[Dataset entries]
------------------------------------

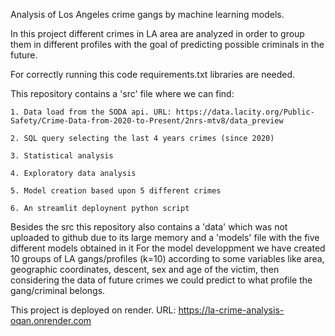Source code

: Analysis of Los Angeles crime gangs by machine learning models.  

In this project different crimes in LA area are analyzed in order to group them in different profiles with the goal of predicting possible criminals in the future.  

For correctly running this code requirements.txt libraries are needed.  

This repository contains a 'src' file where we can find:  

    1. Data load from the SODA api. URL: https://data.lacity.org/Public-Safety/Crime-Data-from-2020-to-Present/2nrs-mtv8/data_preview  
    
    2. SQL query selecting the last 4 years crimes (since 2020)  
    
    3. Statistical analysis  
    
    4. Exploratory data analysis  
    
    5. Model creation based upon 5 different crimes  
    
    6. An streamlit deploynent python script  
    
Besides the src this repository also contains a 'data' which was not uploaded to github due to its large memory and a 'models' file with the five different models obtained in it
For the model developpment we have created 10 groups of LA gangs/profiles (k=10) according to some variables like area, geographic coordinates, descent, sex and age of the victim, then considering the data of future crimes we could predict to what profile the gang/criminal belongs.  


This project is deployed on render. URL: https://la-crime-analysis-oqan.onrender.com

------------------------------------

For the word "repository", report how many lines of the records contain it; respond with the number only.

2